Village in Semnan province, Iran

Kalateh-ye Mir Alam (کلاته مير اعلم) (Note: Also romanized as Kalāteh-ye Mīr ‘Alam; formerly known as Kalateh-ye Mir Al (کلاته ميراعل), also romanized as Kalāteh-ye Mīr Āʿl) is a village in Farumad Rural District of the Central District in Meyami County, Semnan province, Iran.

==Demographics==
===Population===
At the time of the 2006 National Census, the village's population, as Kalateh-ye Mir Al, was 115 in 31 households, when it was in the former Meyami District of Shahrud County.

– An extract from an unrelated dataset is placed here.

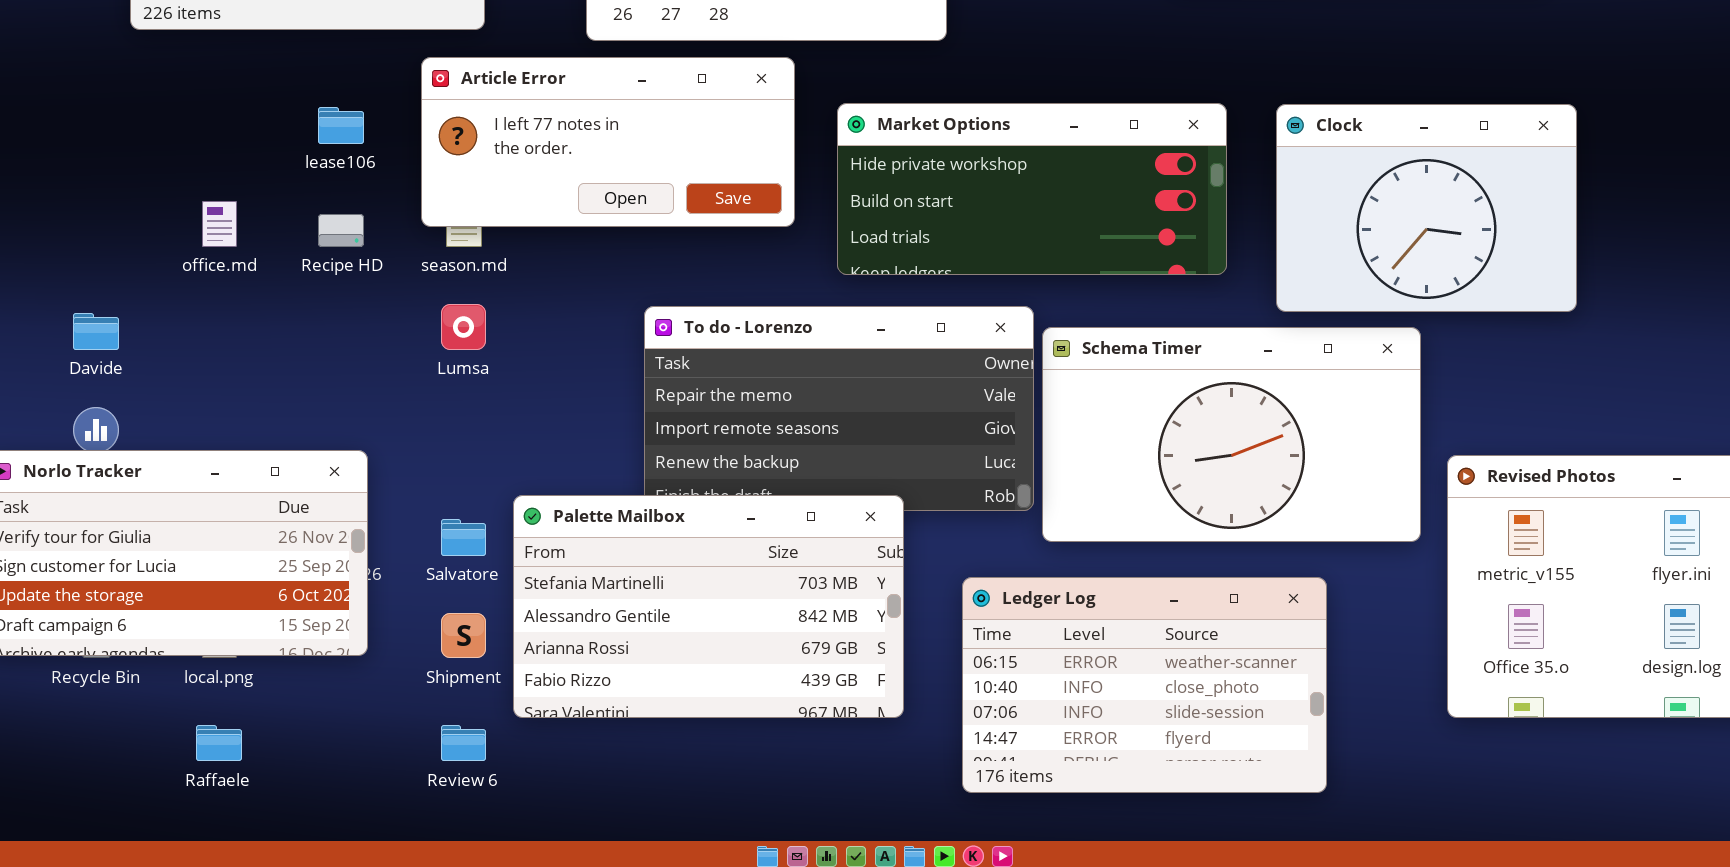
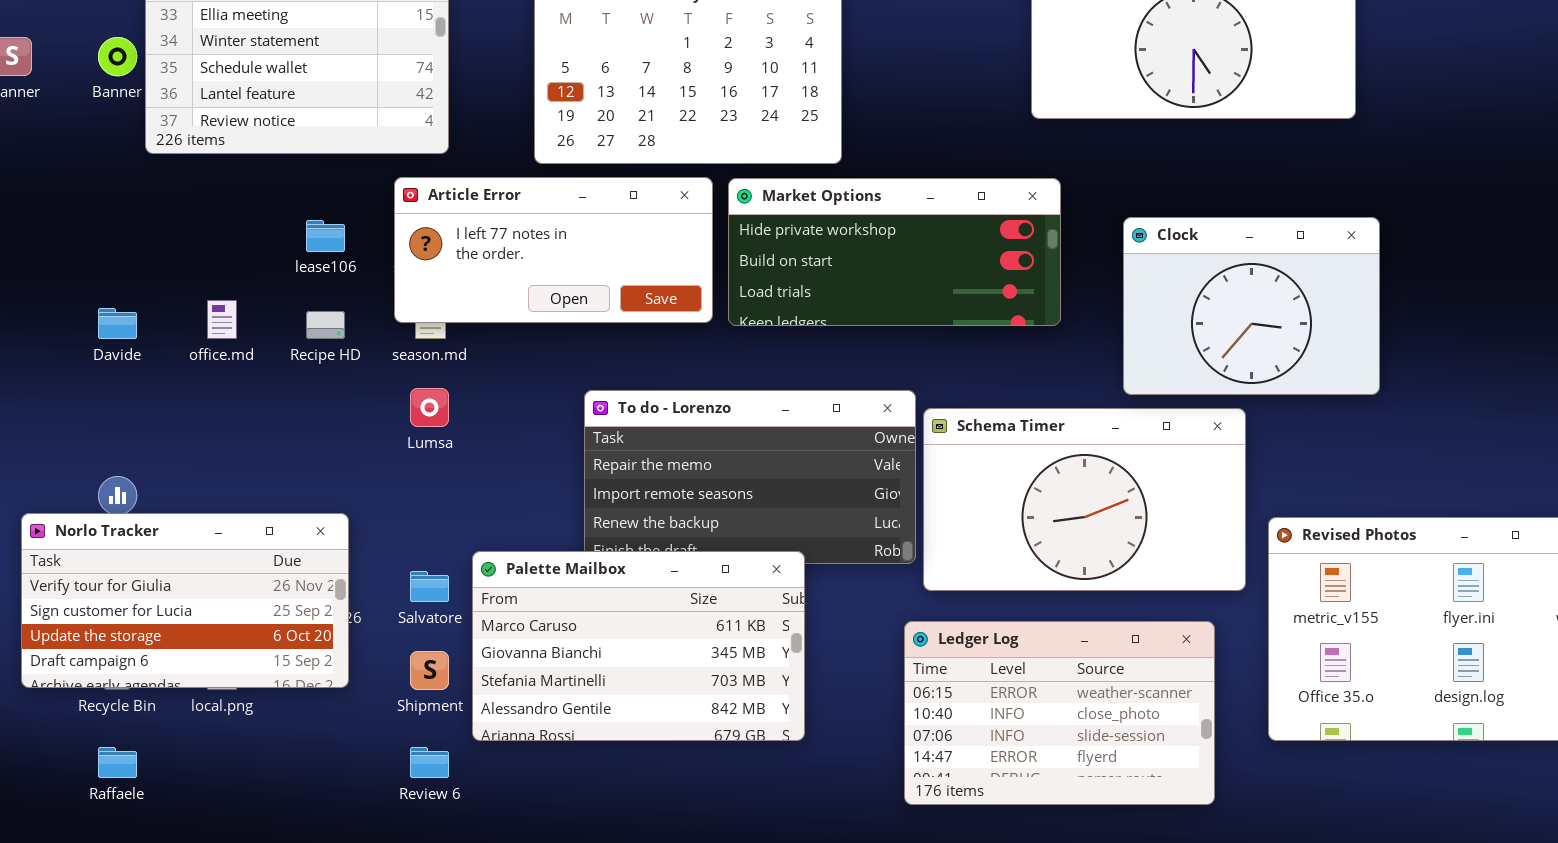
Market Options: [837,103,1227,275] -> [728,178,1061,326], moved
Davide: [73,313,119,350] -> [98,308,137,339], moved
Palette Mailbox: [513,495,904,718] -> [472,551,805,741], scrolled up 2 rows
Ledger Log: [962,577,1327,793] -> [904,621,1215,805], moved
Raffaele: [196,725,242,761] -> [98,747,137,778], moved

The following census in 2011 counted 69 people in 25 households, by which time the village was listed as Kalateh-ye Mir Alam. The 2016 census measured the population of the village as 100 people in 32 households, by which time the district had been separated from the county in the establishment of Meyami County. The rural district was transferred to the new Central District.